Hirncoach-Kolumne
Schreiben für Gehirn und Herz
An solchen Tagen nutze ich mein Tagebuch als Stromableiter für Hirnaktivitäten aller Art. Sehr schnell werden meine Gedanken dadurch klarer und das Rauschen des Alltags verschwindet. Dazu atme ich bewusst aus und erlebe die Entspannung sowohl mental als auch körperlich.
In meinem Tagebuch versuche ich regelmässig die Frage, was mir heute wichtig war, zu beantworten. Dadurch habe ich weniger Angst, dass mir die Zeit zwischen den Fingern zerrinnt und erlebe, wie mich das Zurückschauen dankbar und zufrieden stimmt.
Meine subjektiv erlebten Effekte von Tagebuchschreiben sind weder neu noch überraschend: Die Wissenschaft sieht es inzwischen als nachgewiesene Tatsache, dass Menschen, die ihre Gedanken und Gefühle regelmässig aufschreiben, ein gesünderes und glücklicheres Leben führen.
Die Schlussfolgerungen vieler wissenschaftlicher Studien gehen sogar so weit, dass sie das Tagebuchschreiben als eine der mächtigsten Gewohnheiten definieren, die wir – vergleichbar mit regelmässigem Betreiben von sportlichen Aktivitäten – in unseren Alltag integrieren können.
Falls diese Gewohnheit noch nicht – oder nicht mehr – Teil Ihres Alltags ist, möchte ich hier einige der nachgewiesenen Effekte kurz zusammenfassen, in der Hoffnung, dass ich Sie damit ermutigen kann.
Allem voran steht der Effekt des gestärkten Erinnerungsvermögens. Wenn wir uns an mehr Lebensereignisse erinnern können, trägt dies zum Ausbau unseres autobiographischen Wissens bei. Dies formt einerseits unsere Identität und dient andererseits als Basis für alles andere Wissen, das wir uns aneignen.

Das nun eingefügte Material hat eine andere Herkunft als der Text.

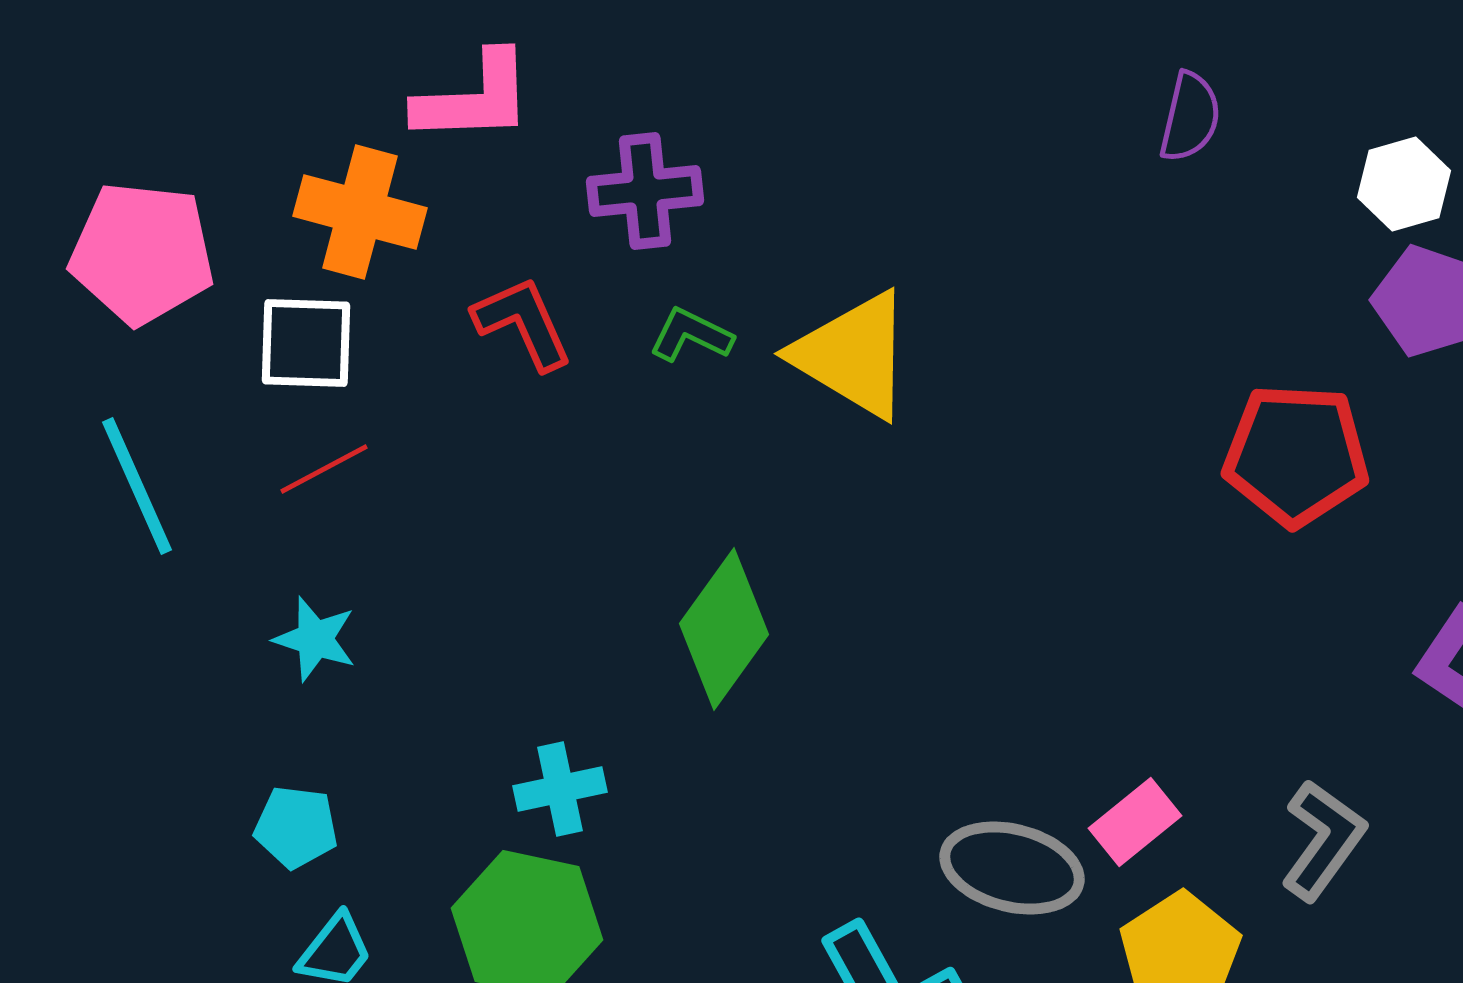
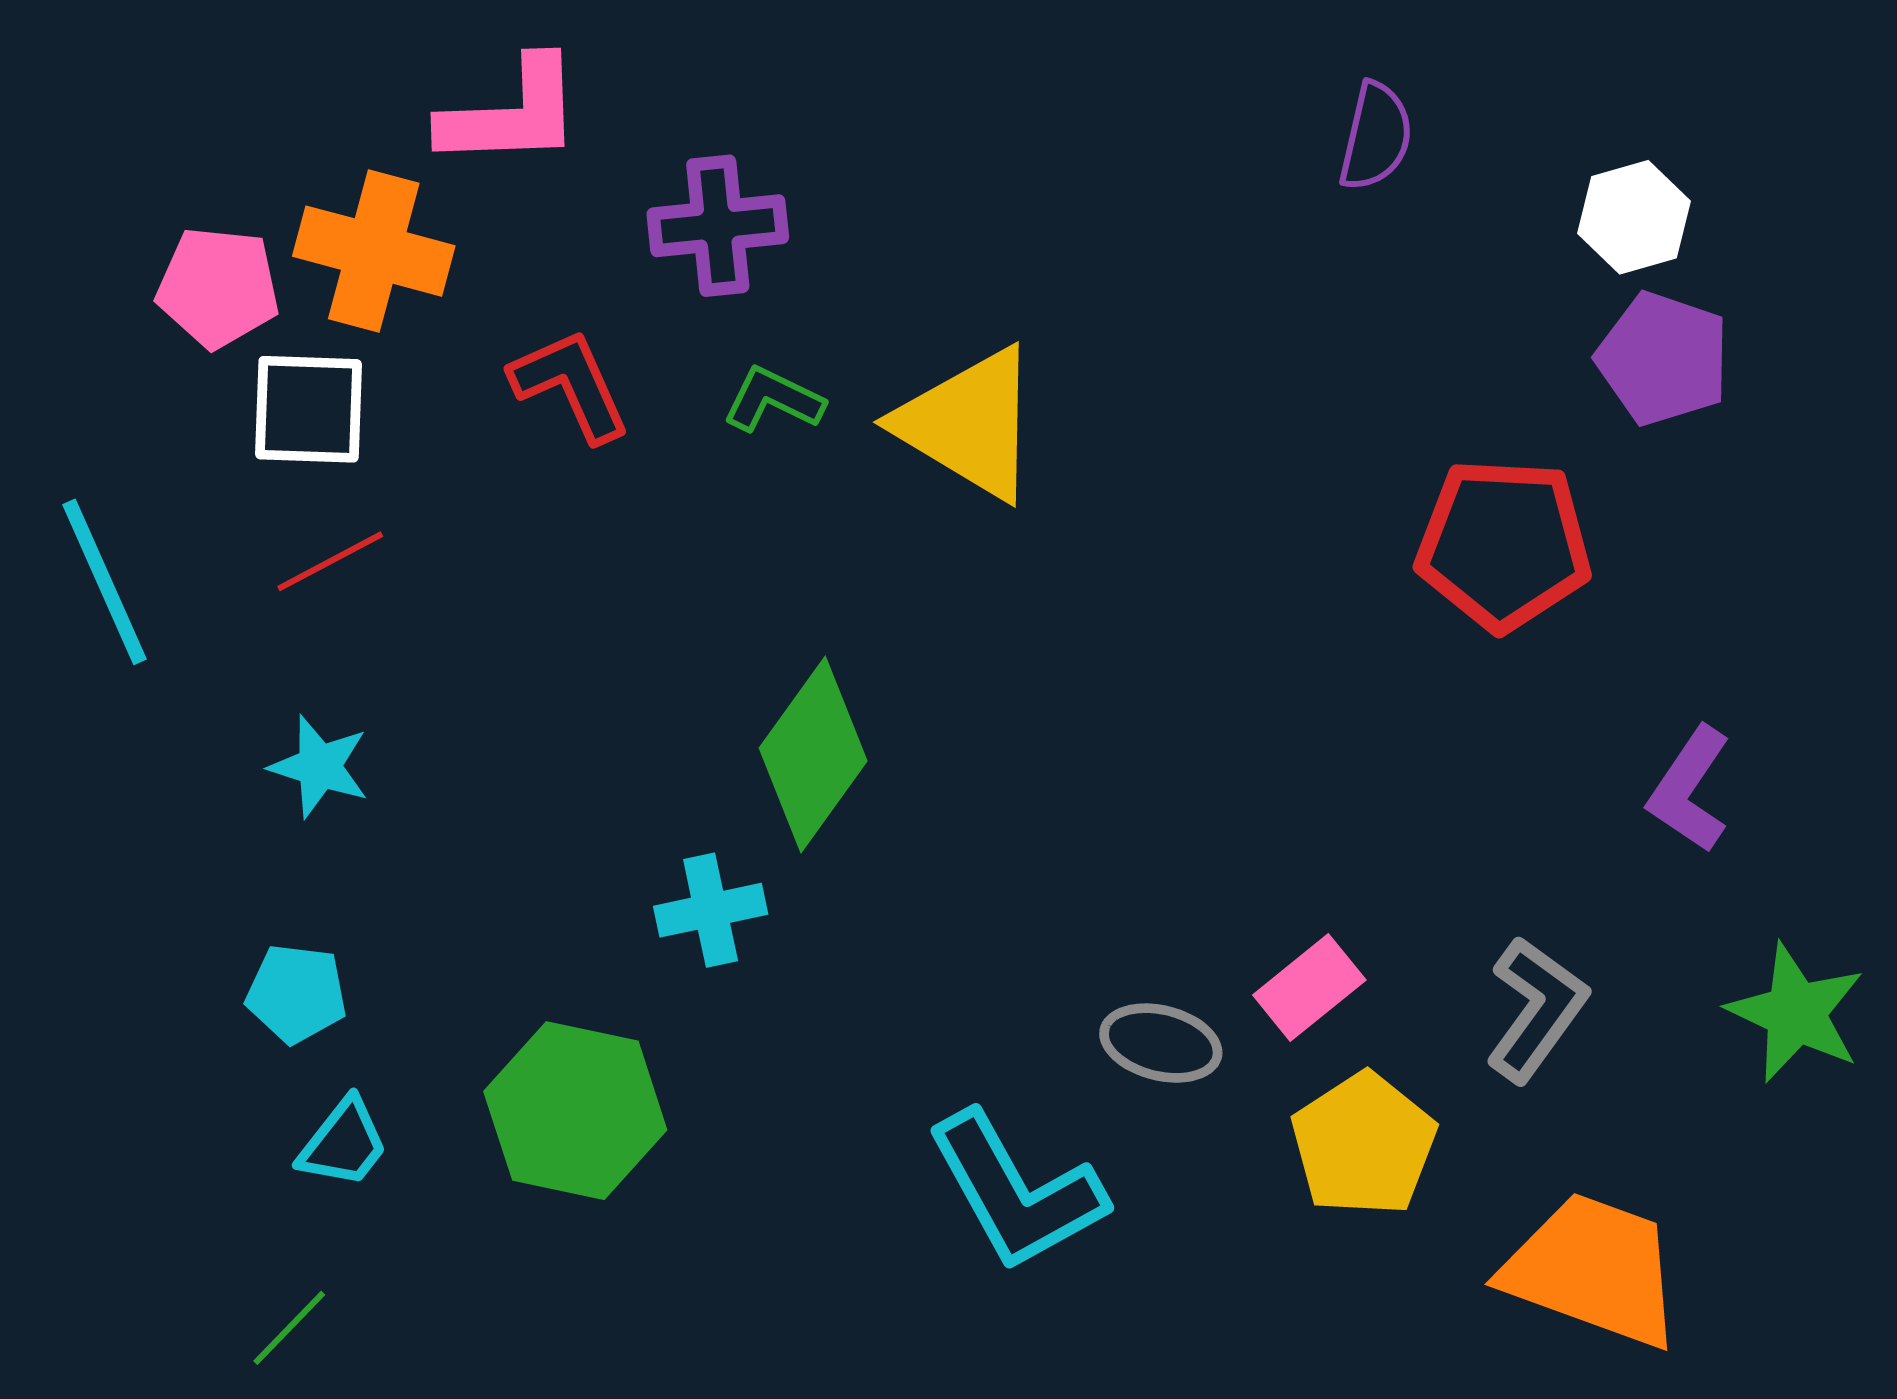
pink pentagon: (142, 253) -> (218, 287), moved, size x0.7
cyan cross: (560, 789) -> (711, 910), moved
gray ellipse: (1012, 868) -> (1161, 1043), size x0.7

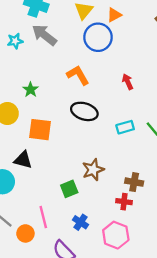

Das Aufschreiben von Erlebtem ist somit eine der besten Anti-Demenz-Prophylaxe: Nur starke Verbindungen zu wichtigen autobiografischen Gedächtnisinhalten schaffen eine solide Grundlage für unser Wissen und Können, und damit auch für das Lernen von Neuem.
Weiterhin zeigen Studien, dass expressives Schreiben, das heisst das Aufschreiben von Erlebnissen und Gefühlen, die Sprachkompetenz fördern und uns helfen, dass wir uns auch mündlich gut ausdrücken können. Damit verbunden fördert Tagebuchschreiben allgemeine intellektuelle Fähigkeiten, Kreativität und Problemlösungskompetenz.

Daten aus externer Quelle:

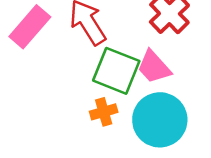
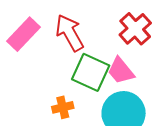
orange cross: (104, 112) -> (63, 107), moved

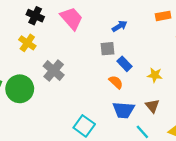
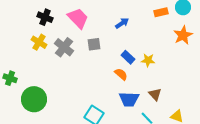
gray square: (108, 49) -> (94, 44), moved
gray cross: (54, 71) -> (64, 47), moved
yellow star: (155, 75) -> (148, 60), moved
green circle: (20, 89) -> (34, 99), moved

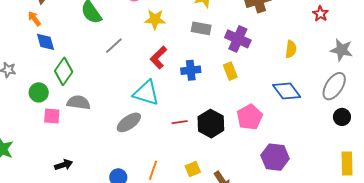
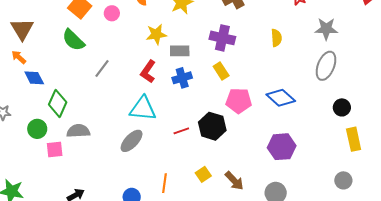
yellow star: (155, 19) -> (156, 34), moved
gray rectangle: (201, 28) -> (180, 51), moved
blue diamond: (287, 91) -> (281, 98), moved
pink pentagon: (250, 117) -> (239, 101), moved, turned -30
black circle: (342, 117) -> (342, 107), moved

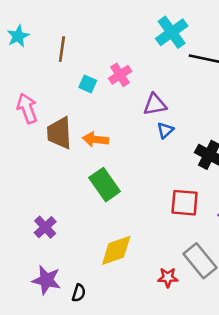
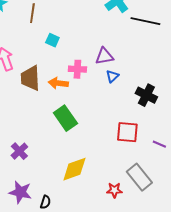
pink cross: (120, 75) -> (77, 69), moved, turned 36

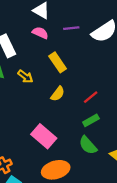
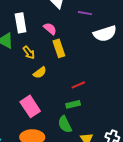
purple line: (71, 28) -> (85, 13), moved
pink semicircle: (40, 33) -> (50, 29), moved
yellow semicircle: (58, 94) -> (40, 73), moved

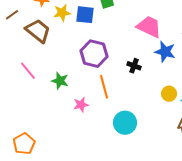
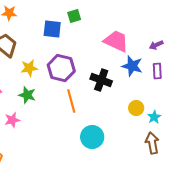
yellow star: (62, 13) -> (29, 68), moved
black cross: (134, 66) -> (101, 80), size x1.5
pink star: (81, 105) -> (12, 120), moved

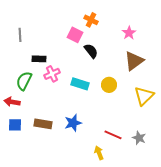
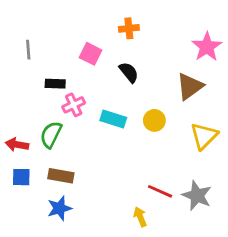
orange cross: (91, 20) -> (129, 28), turned -32
pink star: (129, 33) -> (207, 47), moved, size x1.5
pink square: (75, 35) -> (91, 54), moved
green semicircle: (24, 81) -> (51, 135), moved
blue star: (73, 123) -> (59, 208), moved
gray star: (139, 138) -> (197, 196), size x1.5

Genauso stark wie die kognitiven Effekte ist zudem die Wirkung auf den Körper: Tagebuchschreiben stärkt unser Immunsystem. So können auch negative Erlebnisse durch Schreiben verarbeitet und unsere Gesundheit damit geschützt werden, weil uns die Erlebnisse weniger belasten.
Fallstudien zeigen eindrücklich, dass auch körperliche Erkrankungen (z.B. Asthma) durch expressives Schreiben gelindert werden können.
Eine speziell positive Wirkung hat das Aufschreiben von Dingen, für die wir dankbar sind. Es reduziert unseren Stresslevel und verbessert unsere Schlafqualität. In der positiven Psychologie wird das Dankbarkeits-Tagebuch als das Glücks-Werkzeug schlechthin gefeiert: Menschen, die regelmässig Erlebtes und Dankbarkeit schriftlich festhalten, sind zufriedener mit ihrem Leben.
Und wer zufrieden mit dem eigenen Leben ist, behandelt andere Menschen besser. So erstaunt es nicht, dass Studien eine Wirkung von Tagebuchschreiben auf soziales Verhalten sowie auf bessere Beziehungen zeigen konnten.
Kurzum, vom Tagebuchschreiben profitiert unser ganzes Dasein. Sollten Sie jetzt trotzdem einwenden, dass Sie im hektischen Alltag zu wenig Zeit dafür finden, kann ich Sie beruhigen: Wir Wissenschafterinnen und Wissenschafter empfehlen 15 Minuten (Dankbarkeits-) Tagebuch vor dem Einschlafen.
Ich bin davon überzeugt, dass wir alle täglich diese freie Viertelstunde finden können und sie gut investierte Zeit ist – weil dankbares Zurückschauen uns zu zuversichtlichem Vorausschauen verhilft.